● SOURCE MATERIAL:
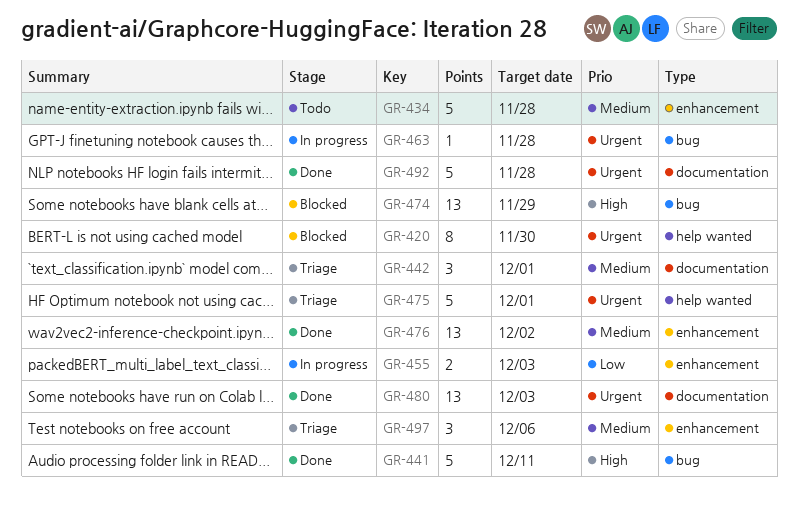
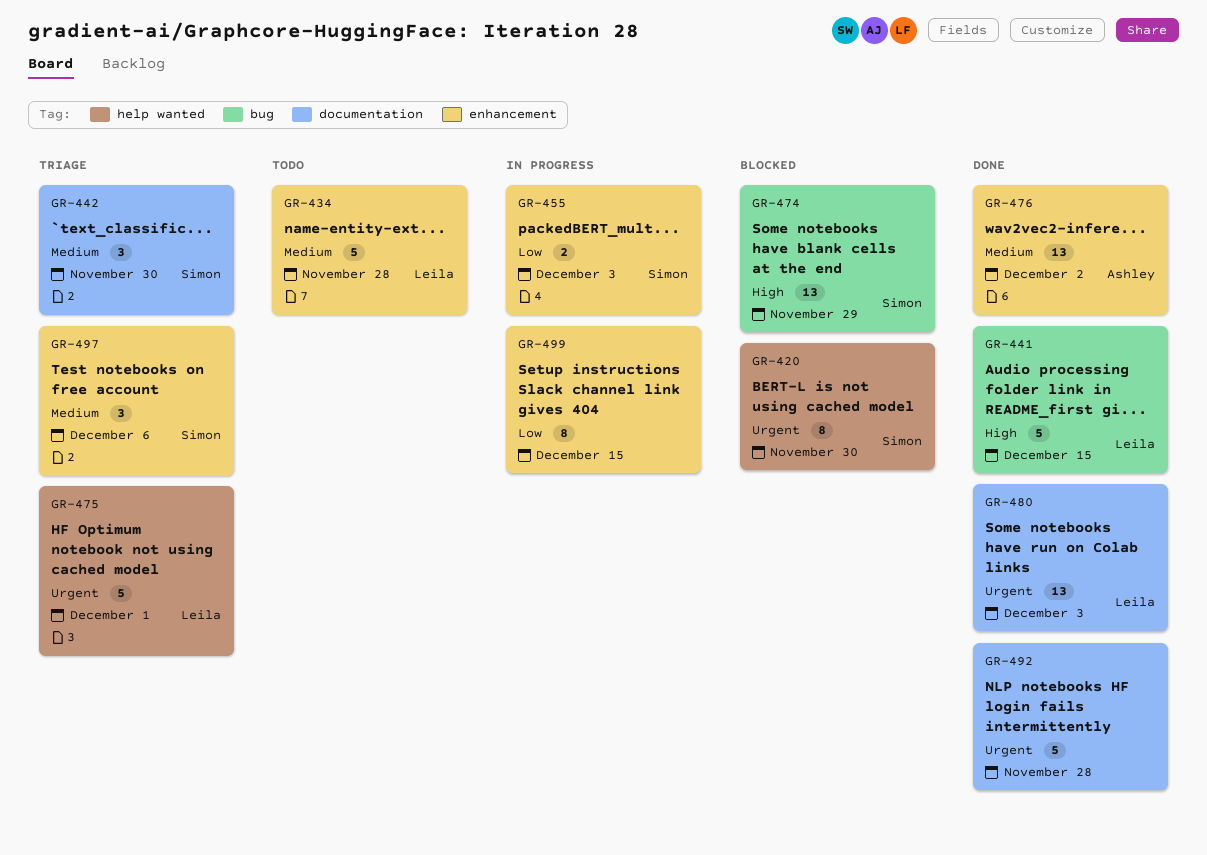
GR-441, due: Dec 11 -> Dec 15
GR-442, due: Dec 1 -> Nov 30
GR-463: present -> none
GR-499: none -> present

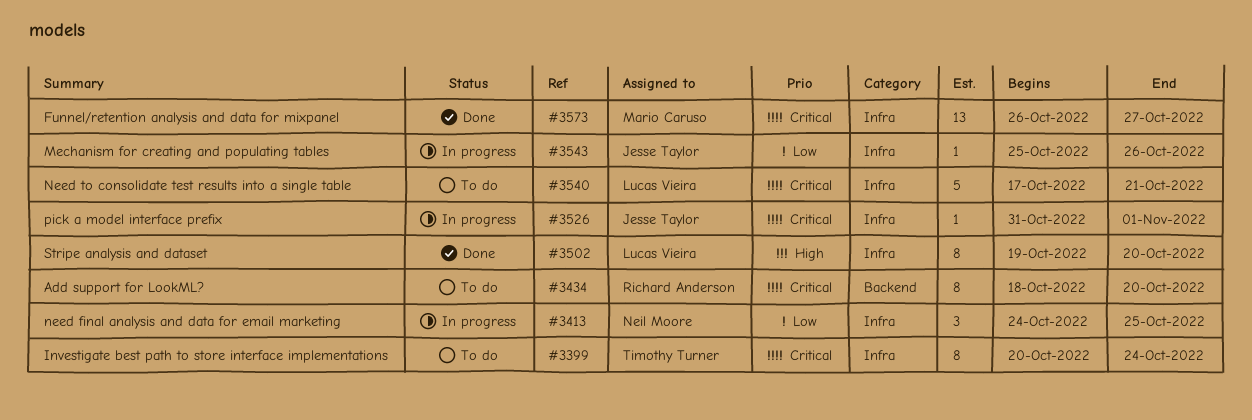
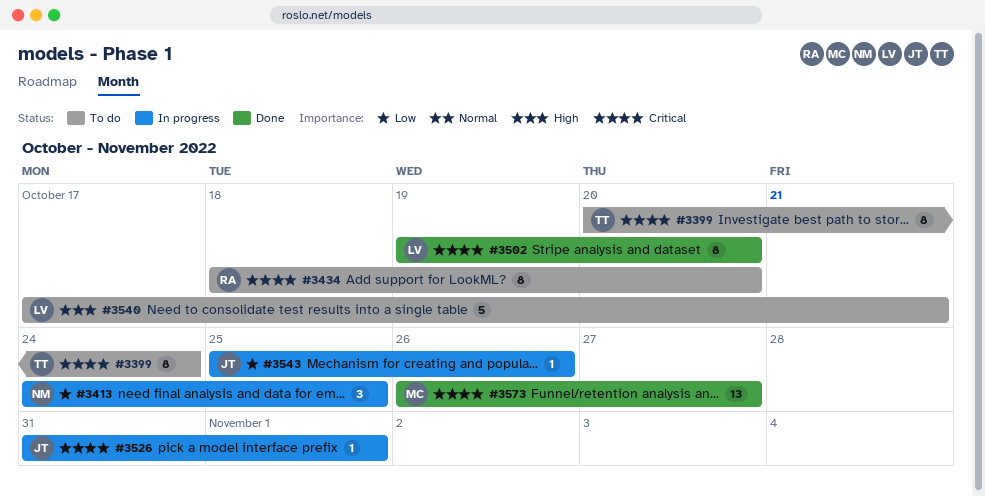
#3502, priority: High -> Critical
#3540, priority: Critical -> High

● WRITTEN TASK:
Copy out every line in the listing where the word "none" appears.

● TASK SOLUTION:
GR-463: present -> none
GR-499: none -> present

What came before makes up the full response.